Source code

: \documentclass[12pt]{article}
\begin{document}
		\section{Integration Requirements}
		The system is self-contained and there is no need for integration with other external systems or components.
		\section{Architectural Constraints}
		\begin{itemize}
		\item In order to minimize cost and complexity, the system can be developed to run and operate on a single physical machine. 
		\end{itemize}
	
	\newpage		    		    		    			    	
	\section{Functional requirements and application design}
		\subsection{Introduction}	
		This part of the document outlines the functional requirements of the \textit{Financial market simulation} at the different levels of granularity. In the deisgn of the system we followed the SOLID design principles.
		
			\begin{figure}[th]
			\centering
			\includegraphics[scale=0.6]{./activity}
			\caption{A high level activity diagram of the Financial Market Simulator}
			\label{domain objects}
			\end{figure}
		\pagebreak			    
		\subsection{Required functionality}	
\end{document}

▬▬▬▬▬▬

◆ WHAT THE TASK REQUIRES ◆
The answer should repeat every line of the listing exactly.

◆ RESPONSE FOR THIS EXERCISE ◆
Source code

: \documentclass[12pt]{article}
\begin{document}
		\section{Integration Requirements}
		The system is self-contained and there is no need for integration with other external systems or components.
		\section{Architectural Constraints}
		\begin{itemize}
		\item In order to minimize cost and complexity, the system can be developed to run and operate on a single physical machine. 
		\end{itemize}
	
	\newpage		    		    		    			    	
	\section{Functional requirements and application design}
		\subsection{Introduction}	
		This part of the document outlines the functional requirements of the \textit{Financial market simulation} at the different levels of granularity. In the deisgn of the system we followed the SOLID design principles.
		
			\begin{figure}[th]
			\centering
			\includegraphics[scale=0.6]{./activity}
			\caption{A high level activity diagram of the Financial Market Simulator}
			\label{domain objects}
			\end{figure}
		\pagebreak			    
		\subsection{Required functionality}	
\end{document}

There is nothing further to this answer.